• **QUOTED TEXT**:
+===+

The Slow Arrival of Dawn

By Alec Nevala-Lee

Last year, I published an essay in the New York Times Book Review titled “The Party of the Disappointed People.” After checking it again just now, I can confirm that it has the highest ranking on Google of any critical work related to The Tunnel, which means that it may well be the first introduction for many prospective readers to William H. Gass’s novel. I have mixed feelings about this. It’s a good piece—I’m as happy with it as I am about anything that I’ve written at that length—and it did the job for which it was intended. All the same, it offers a highly incomplete picture of the book, and I suspect that it led more than a few buyers to expect something other than what they found when they finally opened it for themselves.

It was also very different from the sort of essay that I usually write. I did it simply because I felt that there needed to be a discussion of how Gass anticipated the current political climate in America, and after waiting for someone else to do it, I decided that it might as well be me. Since the closing seconds of the last presidential election, opinion pieces on Donald Trump have hardly been lacking, and I rarely feel that I have anything unique to contribute, but a close reading of a famously difficult novel that first appeared nearly a quarter of a century ago seemed just narrow, peculiar, and obsessive enough to add something worthwhile to the conversation. 

When the idea initially occurred to me, I was operating under the considerable obstacle of having never actually read The Tunnel in its entirety. I was familiar enough with it to know that the angle was worth pursuing, but for most of my life, it stood as one of the great unread titles on my bookshelf, alongside Life: A User’s Manual and The Recognitions. It first came to my attention through a review on its original release by Paul Skenazy of the San Francisco Chronicle, which in those days ran its book coverage in a bulky tabloid supplement on pink paper that was delivered to my family’s house every Sunday. (Some of these reviews have stuck in my head forever, including the one for Infinite Jest, another huge novel that I have yet to finish, although it seems less in need of rescue by someone like me.)

My knowledge of Gass himself was also less than adequate. I had encountered him as a spectral presence in the work of John Gardner … but I knew him best as an essayist.

+===+

• **DIRECTIONS**:
[1] Transcribe the essay on The Tunnel from "When the idea" to "someone like me.)".
[2] Condense the paragraph of the essay on The Tunnel that begins "It was also very different" into three sentences, keeping its main facts.

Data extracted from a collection
+===+

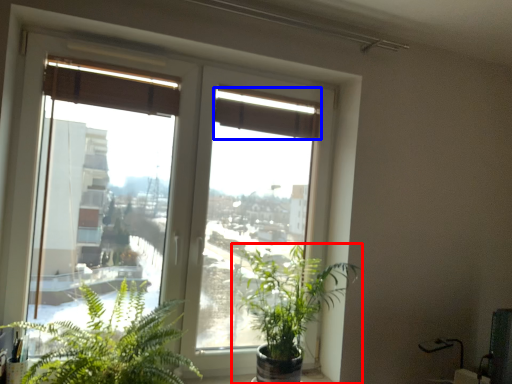
Question: Which of the following is the closest to the observer, houseplant (highlighted by a red box) or curtain (highlighted by a blue box)?

Choices:
 (A) houseplant
 (B) curtain

Answer: (A)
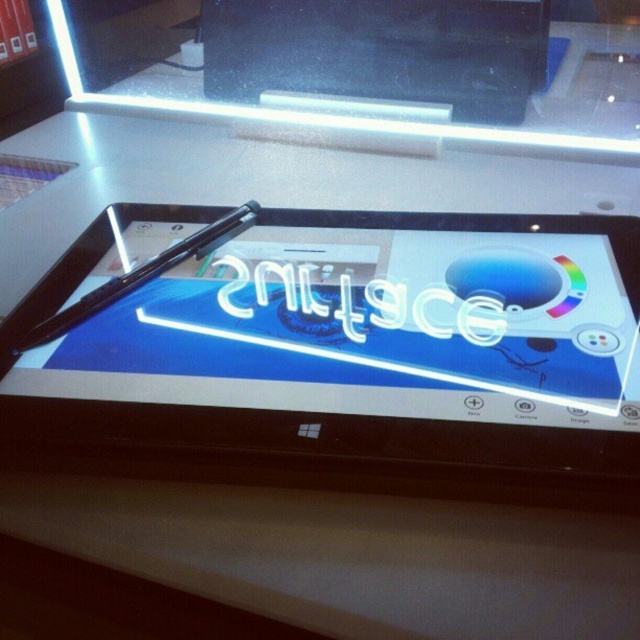
You are setting up a product display for a tech store. You have a matte black tablet at center and a matte black laptop at upper center. According to the image, where should you place the tablet and laptop to match the scene?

+===+

• **WRITTEN ANSWERS**:
[1]
When the idea initially occurred to me, I was operating under the considerable obstacle of having never actually read The Tunnel in its entirety. I was familiar enough with it to know that the angle was worth pursuing, but for most of my life, it stood as one of the great unread titles on my bookshelf, alongside Life: A User’s Manual and The Recognitions. It first came to my attention through a review on its original release by Paul Skenazy of the San Francisco Chronicle, which in those days ran its book coverage in a bulky tabloid supplement on pink paper that was delivered to my family’s house every Sunday. (Some of these reviews have stuck in my head forever, including the one for Infinite Jest, another huge novel that I have yet to finish, although it seems less in need of rescue by someone like me.)

[2] The essay differed from the kind the writer usually produces and was written because a discussion seemed needed of how Gass anticipated America's current political climate. After waiting in vain for someone else to write it, the writer took it on. Opinion pieces on Donald Trump have been plentiful since the last presidential election, and the writer rarely feels able to add anything unique, but a close reading of a famously difficult novel first published nearly a quarter of a century ago seemed narrow, peculiar, and obsessive enough to contribute something worthwhile.